Internal Switch, Copper Chip Pump IBM Unix Servers

Much of the increased performance in IBM Corp.'s recently introduced high-end Unix servers comes from its new copper-based chip technology and an internal switch that more than doubles data transfer speeds between the CPU and memory.

Also lending a boost is a new release of the AIX operating system that's capable of supporting up to 24 processors. The operating system features a new workload manager that allows users to consolidate and manage multiple workloads on a single server, said Jeff VerHeul, a vice president of servers at IBM.

IBM has enhanced its Unix server lineup with new models and software aimed at enterprise and Internet applications. At the high end, the company introduced the RS/6000 S80, a 24-processor system based on IBM's 450MHz PowerPC RS64 III copper chip.

The system, with an entry price of US$290,000, comes with support for up to 64G bytes of memory, up to 45T bytes of external storage and nearly three times the raw performance of its predecessor, the Model S70A, according to IBM.

"The new servers give us the ability to scale greatly," said Hugh Hale, senior manager of information systems at Blue Cross/Blue Shield of Tennessee in Chattanooga.

The company recently installed a 12-way S80 server to accommodate a growing workload that would have pushed its existing S70 servers to capacity in about four months' time, Hale said.

"With this, I don't have to worry about headroom" for some time, he added.

Similar scalability concerns are prompting Ursus Telecom Corp. in Sunrise, Florida, to consider the new servers for hosting its Stream.com Internet telephony site, according to Jay Chavez, a vice president at the company.

IBM's use of copper technology in its PowerPC chips contributes about 10 percent to the overall performance gain on the new servers, said VerHeul. Because copper is a better conductor than aluminum and requires less power, the new chips are smaller and yield greater processing speed than previous ones. An 8M-byte error-checking and error-correcting cache memory integrated on each chip also adds to the performance and reliability, VerHeul said.

A high-performance "nonblocking cross-bar switch" configuration delivers 4.8G-byte data transfer speeds between each CPU and memory module -- substantially greater than before.

"Think of these switches as multiple elevators going to multiple floors on a building. Previously, there was just one elevator going to multiple floors," VerHeul said.

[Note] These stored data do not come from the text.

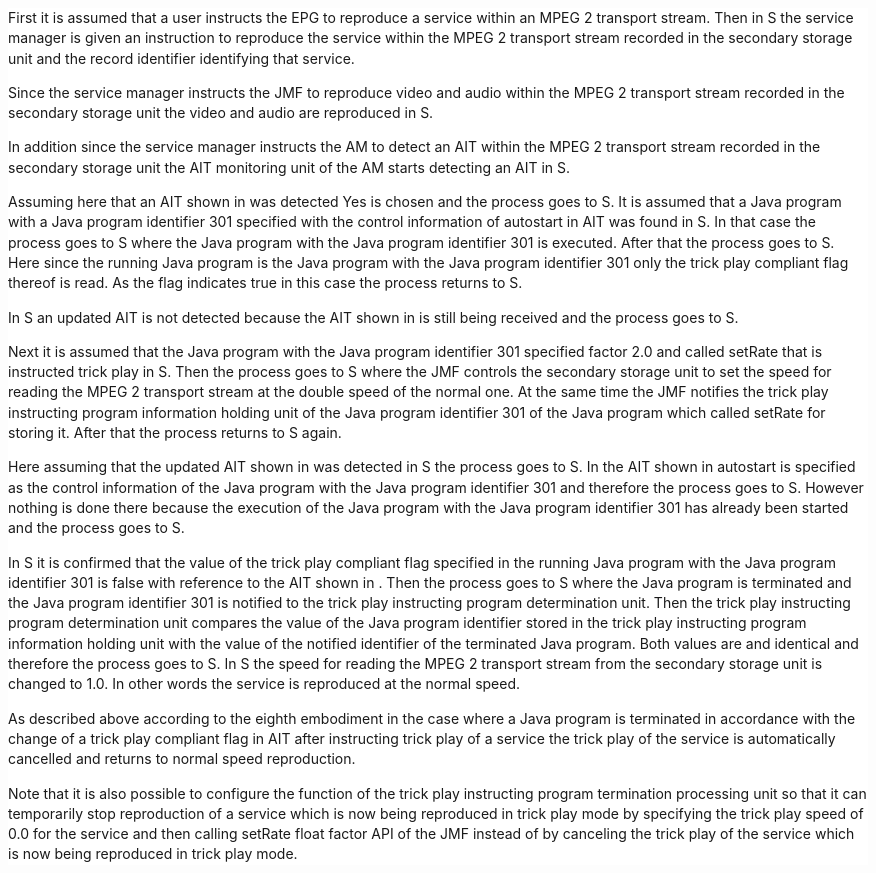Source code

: First it is assumed that a user instructs the EPG to reproduce a service within an MPEG 2 transport stream. Then in S the service manager is given an instruction to reproduce the service within the MPEG 2 transport stream recorded in the secondary storage unit and the record identifier identifying that service.

Since the service manager instructs the JMF to reproduce video and audio within the MPEG 2 transport stream recorded in the secondary storage unit the video and audio are reproduced in S.

In addition since the service manager instructs the AM to detect an AIT within the MPEG 2 transport stream recorded in the secondary storage unit the AIT monitoring unit of the AM starts detecting an AIT in S.

Assuming here that an AIT shown in was detected Yes is chosen and the process goes to S. It is assumed that a Java program with a Java program identifier 301 specified with the control information of autostart in AIT was found in S. In that case the process goes to S where the Java program with the Java program identifier 301 is executed. After that the process goes to S. Here since the running Java program is the Java program with the Java program identifier 301 only the trick play compliant flag thereof is read. As the flag indicates true in this case the process returns to S.

In S an updated AIT is not detected because the AIT shown in is still being received and the process goes to S.

Next it is assumed that the Java program with the Java program identifier 301 specified factor 2.0 and called setRate that is instructed trick play in S. Then the process goes to S where the JMF controls the secondary storage unit to set the speed for reading the MPEG 2 transport stream at the double speed of the normal one. At the same time the JMF notifies the trick play instructing program information holding unit of the Java program identifier 301 of the Java program which called setRate for storing it. After that the process returns to S again.

Here assuming that the updated AIT shown in was detected in S the process goes to S. In the AIT shown in autostart is specified as the control information of the Java program with the Java program identifier 301 and therefore the process goes to S. However nothing is done there because the execution of the Java program with the Java program identifier 301 has already been started and the process goes to S.

In S it is confirmed that the value of the trick play compliant flag specified in the running Java program with the Java program identifier 301 is false with reference to the AIT shown in . Then the process goes to S where the Java program is terminated and the Java program identifier 301 is notified to the trick play instructing program determination unit. Then the trick play instructing program determination unit compares the value of the Java program identifier stored in the trick play instructing program information holding unit with the value of the notified identifier of the terminated Java program. Both values are and identical and therefore the process goes to S. In S the speed for reading the MPEG 2 transport stream from the secondary storage unit is changed to 1.0. In other words the service is reproduced at the normal speed.

As described above according to the eighth embodiment in the case where a Java program is terminated in accordance with the change of a trick play compliant flag in AIT after instructing trick play of a service the trick play of the service is automatically cancelled and returns to normal speed reproduction.

Note that it is also possible to configure the function of the trick play instructing program termination processing unit so that it can temporarily stop reproduction of a service which is now being reproduced in trick play mode by specifying the trick play speed of 0.0 for the service and then calling setRate float factor API of the JMF instead of by canceling the trick play of the service which is now being reproduced in trick play mode.
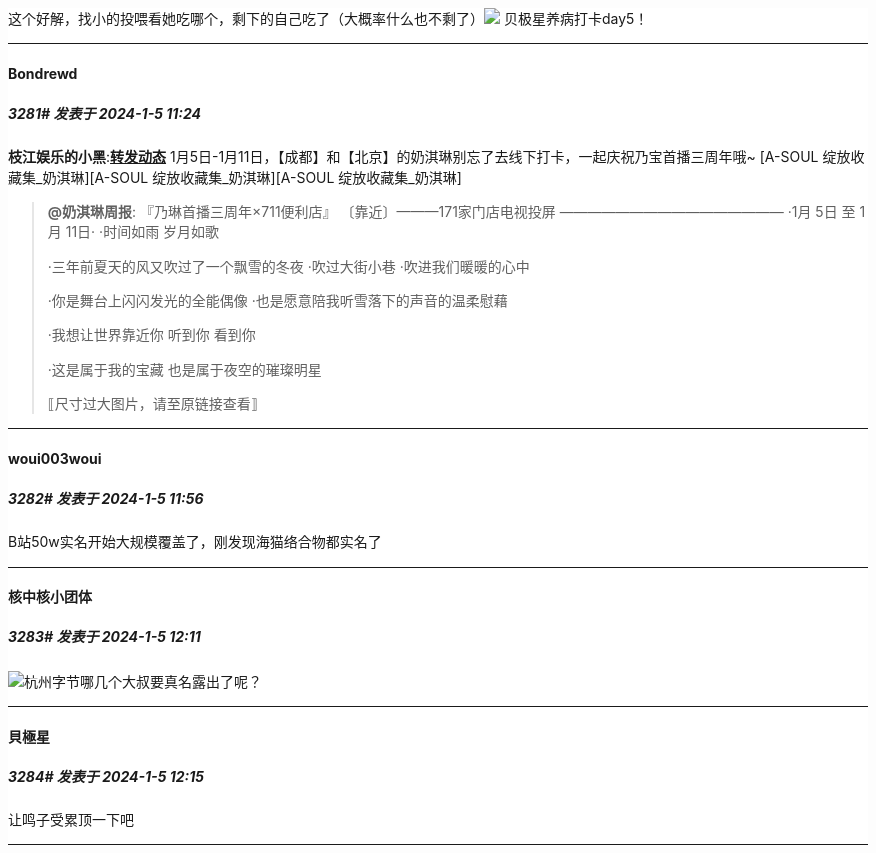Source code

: 这个好解，找小的投喂看她吃哪个，剩下的自己吃了（大概率什么也不剩了）<img src="https://static.saraba1st.com/image/smiley/face2017/067.png" referrerpolicy="no-referrer">
贝极星养病打卡day5！


*****

####  Bondrewd  
##### 3281#       发表于 2024-1-5 11:24

<strong>枝江娱乐的小黑</strong>:<strong>[转发动态](https://t.bilibili.com/882987981459161125)</strong>
1月5日-1月11日，【成都】和【北京】的奶淇琳别忘了去线下打卡，一起庆祝乃宝首播三周年哦~ [A-SOUL 绽放收藏集_奶淇琳][A-SOUL 绽放收藏集_奶淇琳][A-SOUL 绽放收藏集_奶淇琳]<blockquote><strong>@奶淇琳周报</strong>: 『乃琳首播三周年×711便利店』
〔靠近〕———171家门店电视投屏
————————————————
·1月 5日 至 1月 11日· 
·时间如雨 岁月如歌

·三年前夏天的风又吹过了一个飘雪的冬夜 
·吹过大街小巷 
·吹进我们暖暖的心中

·你是舞台上闪闪发光的全能偶像 
·也是愿意陪我听雪落下的声音的温柔慰藉

·我想让世界靠近你 听到你 看到你

·这是属于我的宝藏 也是属于夜空的璀璨明星

⟦尺寸过大图片，请至原链接查看⟧</blockquote>


*****

####  woui003woui  
##### 3282#       发表于 2024-1-5 11:56

B站50w实名开始大规模覆盖了，刚发现海猫络合物都实名了


*****

####  核中核小团体  
##### 3283#       发表于 2024-1-5 12:11

<img src="https://static.saraba1st.com/image/smiley/face2017/067.png" referrerpolicy="no-referrer">杭州字节哪几个大叔要真名露出了呢？


*****

####  貝極星  
##### 3284#       发表于 2024-1-5 12:15

让鸣子受累顶一下吧


*****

Meanwhile, the workload manager on AIX 4.3.3 -- the latest release of IBM's Unix operating system -- automatically assigns system resources as workloads change, allowing users to set priorities for important applications. For instance, a Web-serving application that's running on a new RS/6000 system can be automatically assigned additional CPU resources whenever traffic to the site increases suddenly.